決算が近づくと、各社、今期の業績予想を行い、
決算対策の検討を行います。
「わが社ではもう節税策として打つ手がありません。
このままいくと、3億円近く税金を払わないといけなくなります。
オペリーティングリースなんて、どう思いますか?」
こう話したのは、赤坂商店(仮)の赤坂太郎社長(仮名)です。
業績好調は結構なことですが、赤坂社長は、浮かない表情をしています。
赤坂商店は、卸売業と小売業を、関西一円で展開しています。
財務、税務に強い赤坂社長からすると、
打てる手は、一通り実施してきたという自負がありました。
赤坂社長から、オペレーティングリースについて聞かれましたが、
「オペレーティングリースは、時期尚早。

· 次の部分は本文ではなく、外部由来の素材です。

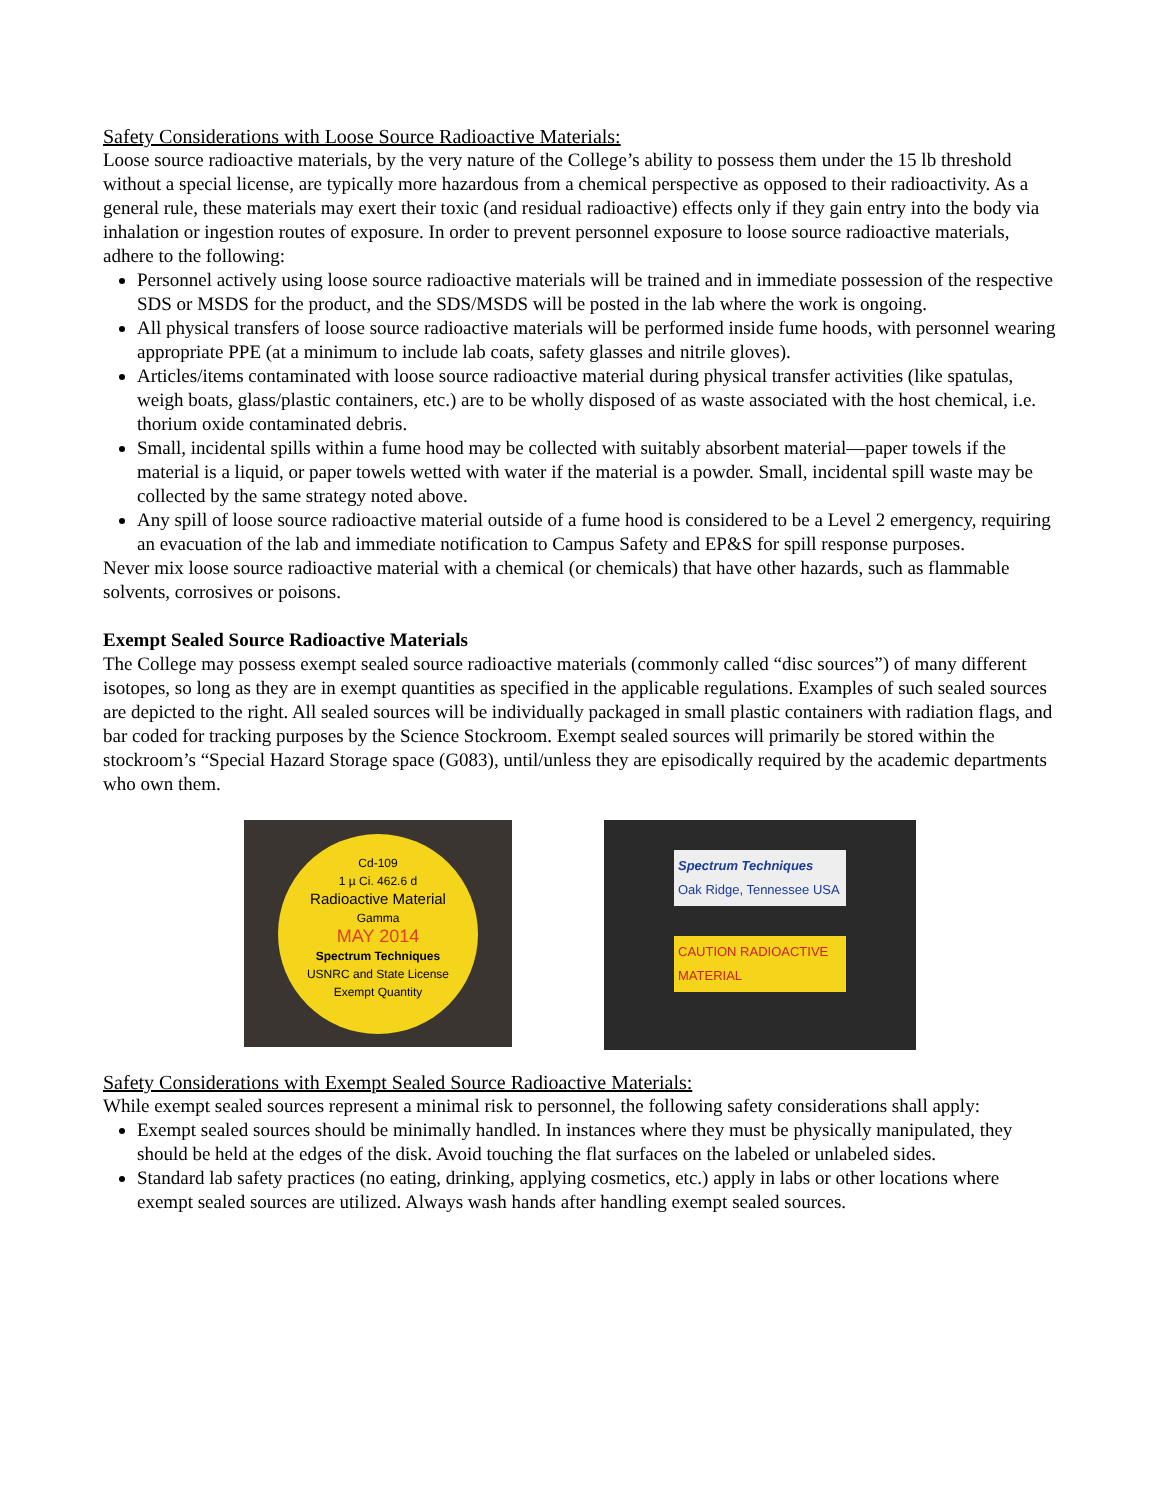Safety Considerations with Loose Source Radioactive Materials:
Loose source radioactive materials, by the very nature of the College’s ability to possess them under the 15 lb threshold without a special license, are typically more hazardous from a chemical perspective as opposed to their radioactivity. As a general rule, these materials may exert their toxic (and residual radioactive) effects only if they gain entry into the body via inhalation or ingestion routes of exposure. In order to prevent personnel exposure to loose source radioactive materials, adhere to the following:
Personnel actively using loose source radioactive materials will be trained and in immediate possession of the respective SDS or MSDS for the product, and the SDS/MSDS will be posted in the lab where the work is ongoing.
All physical transfers of loose source radioactive materials will be performed inside fume hoods, with personnel wearing appropriate PPE (at a minimum to include lab coats, safety glasses and nitrile gloves).
Articles/items contaminated with loose source radioactive material during physical transfer activities (like spatulas, weigh boats, glass/plastic containers, etc.) are to be wholly disposed of as waste associated with the host chemical, i.e. thorium oxide contaminated debris.
Small, incidental spills within a fume hood may be collected with suitably absorbent material—paper towels if the material is a liquid, or paper towels wetted with water if the material is a powder. Small, incidental spill waste may be collected by the same strategy noted above.
Any spill of loose source radioactive material outside of a fume hood is considered to be a Level 2 emergency, requiring an evacuation of the lab and immediate notification to Campus Safety and EP&S for spill response purposes.
Never mix loose source radioactive material with a chemical (or chemicals) that have other hazards, such as flammable solvents, corrosives or poisons.
Exempt Sealed Source Radioactive Materials
The College may possess exempt sealed source radioactive materials (commonly called “disc sources”) of many different isotopes, so long as they are in exempt quantities as specified in the applicable regulations. Examples of such sealed sources are depicted to the right. All sealed sources will be individually packaged in small plastic containers with radiation flags, and bar coded for tracking purposes by the Science Stockroom. Exempt sealed sources will primarily be stored within the stockroom’s “Special Hazard Storage space (G083), until/unless they are episodically required by the academic departments who own them.
Cd-109
1 µ Ci. 462.6 d
Radioactive Material
Gamma
MAY 2014
Spectrum Techniques
USNRC and State License
Exempt Quantity
Spectrum Techniques
Oak Ridge, Tennessee USA
CAUTION RADIOACTIVE MATERIAL
Safety Considerations with Exempt Sealed Source Radioactive Materials:
While exempt sealed sources represent a minimal risk to personnel, the following safety considerations shall apply:
Exempt sealed sources should be minimally handled. In instances where they must be physically manipulated, they should be held at the edges of the disk. Avoid touching the flat surfaces on the labeled or unlabeled sides.
Standard lab safety practices (no eating, drinking, applying cosmetics, etc.) apply in labs or other locations where exempt sealed sources are utilized. Always wash hands after handling exempt sealed sources.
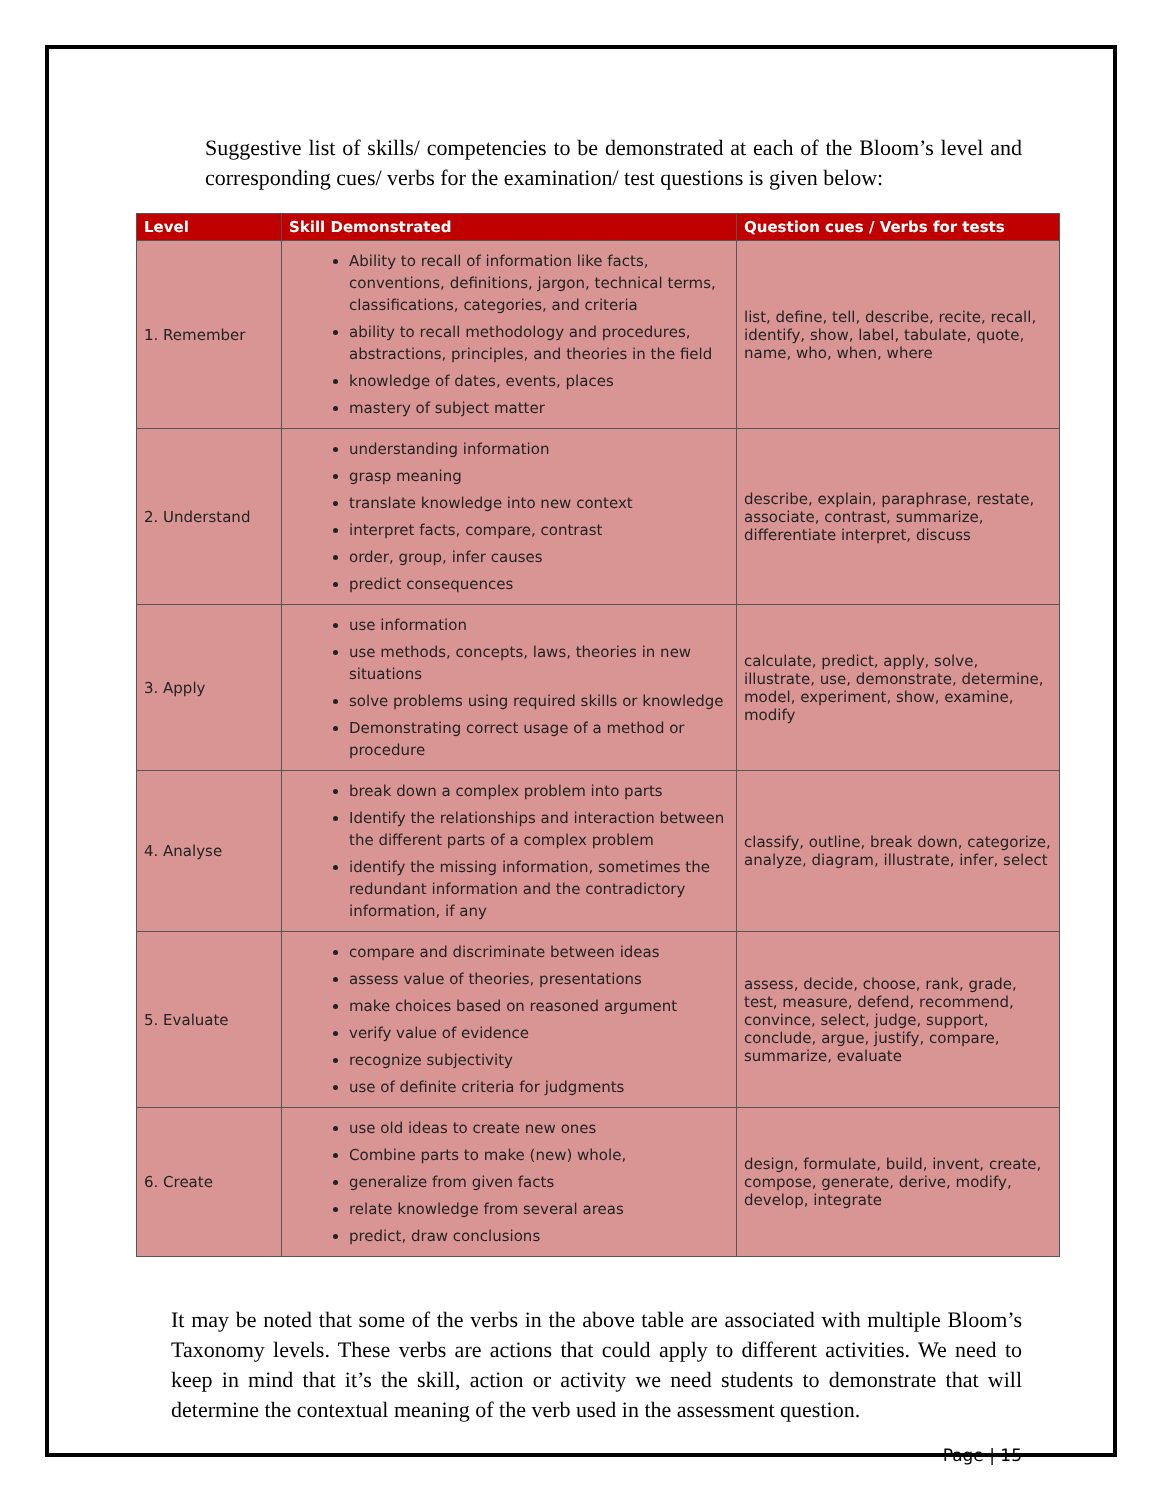Suggestive list of skills/ competencies to be demonstrated at each of the Bloom’s level and corresponding cues/ verbs for the examination/ test questions is given below:
| Level | Skill Demonstrated | Question cues / Verbs for tests |
| --- | --- | --- |
| 1. Remember | Ability to recall of information like facts, conventions, definitions, jargon, technical terms, classifications, categories, and criteria ability to recall methodology and procedures, abstractions, principles, and theories in the field knowledge of dates, events, places mastery of subject matter | list, define, tell, describe, recite, recall, identify, show, label, tabulate, quote, name, who, when, where |
| 2. Understand | understanding information grasp meaning translate knowledge into new context interpret facts, compare, contrast order, group, infer causes predict consequences | describe, explain, paraphrase, restate, associate, contrast, summarize, differentiate interpret, discuss |
| 3. Apply | use information use methods, concepts, laws, theories in new situations solve problems using required skills or knowledge Demonstrating correct usage of a method or procedure | calculate, predict, apply, solve, illustrate, use, demonstrate, determine, model, experiment, show, examine, modify |
| 4. Analyse | break down a complex problem into parts Identify the relationships and interaction between the different parts of a complex problem identify the missing information, sometimes the redundant information and the contradictory information, if any | classify, outline, break down, categorize, analyze, diagram, illustrate, infer, select |
| 5. Evaluate | compare and discriminate between ideas assess value of theories, presentations make choices based on reasoned argument verify value of evidence recognize subjectivity use of definite criteria for judgments | assess, decide, choose, rank, grade, test, measure, defend, recommend, convince, select, judge, support, conclude, argue, justify, compare, summarize, evaluate |
| 6. Create | use old ideas to create new ones Combine parts to make (new) whole, generalize from given facts relate knowledge from several areas predict, draw conclusions | design, formulate, build, invent, create, compose, generate, derive, modify, develop, integrate |
It may be noted that some of the verbs in the above table are associated with multiple Bloom’s Taxonomy levels. These verbs are actions that could apply to different activities. We need to keep in mind that it’s the skill, action or activity we need students to demonstrate that will determine the contextual meaning of the verb used in the assessment question.
Page | 15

」と答えました。
オペリーティングリースというのは、飛行機、船舶、コンテナ、トラックを
「ファンド(基金のような組織)」への出資という形で購入することです。
このファンド(基金)というのは、飛行機、船舶、コンテナ、トラックを購入して、
リースするために特別につくられる会社のことをいいます。
ファンド(基金)の種類にもよりますが、最低出資額が3000万円から、
それ以上は、1口1000万円単位で、上積みできます。
5000万円でも1億円でも5億円でも、出資可能です。
出資した金額は、初年度に60%~90%ほどの割合で損金に算入できます。
(モノにもよりますが、100%損金にできる商品もあります。)
このファンド(基金)は、航空会社や船会社か毎期リース料を受け取りますが、
一方で、機体や船そのものは、定率法で初年度から、減価償却費をドンっと
大きく計上します。よって、当初の決算は、大きな赤字になります。
これがファンド(基金)の決算になるわけですが、
投資者(=私たち)は、この決算の状況(つまり、大きな赤字)を、
投資金額に反映させることができます。
この仕組みは割愛しますが、特別にそのような制度になっているのです。
投資した初年度は、大赤字が発生することとなるため、
出資する側も、赤字となり、結果、損金として計上できる、というわけです。
ただし、一定期間が経過したあとは、投資したお金はまとまって戻ってきます。
よって、その出口の対策も考えておく必要があります。
(退職金などのような大きな損失とぶつけることが一番です)
このオペリーティングリースで考えられるリスクは、大きく2つです。
①借主の経営破綻
コロナ時のLCC(格安航空会社)がそうですが、
飛行機なら、機体を借りている航空会社(エアライン)が
経営破綻すると、ファンド(基金)には、リース料が入ってきません。
ファンド(基金)に入る収入がなくなるわけですから、
出資者である私たちへの分配金もなくなります。
下手すれば、元本丸ごと、回収不能、これも実際にありえます。
②為替リスク
現実的にこのリスクが一番、身近なものといえます。
オペリーティングリースへの出資は、比較的中期(8年程度)のものが多く、
かつ、為替リスクを伴うものが多いです。
簡単にいえば、満期時(例えば、8年後)に、為替が円高にふれれば、
戻ってくる元本が目減りします。
商品にもよりますが、例えば、出資時点1ドル150円
→満期時1ドル130円になると、戻ってくる元本(円)20%程度減ります。
逆に1ドル150円から円安になれば、戻ってくる元本は、120%程になります。
ただし、いずれも円に転換しなければ、実質的に為替リスクはありません。
さて、話を戻すと、私は、赤坂商店(仮)の財務体質、資金繰り、
設備の状況等から、この節税策は時期尚早だと判断しました。
オペレーティングリースを検討してもよいのは、
自己資本比率が70%程度、キャッシュが潤沢にあり、
あらゆる税務対策を実施して、他にもうやることがない、という会社だと思っています。
赤坂商店の自己資本比率は、50%程度と決して低くありませんが、
キャッシュが潤沢にある状況ではありません。
また、設備は、全体的に老朽化しており、改修、修繕が必要な個所もあるはず、なのです。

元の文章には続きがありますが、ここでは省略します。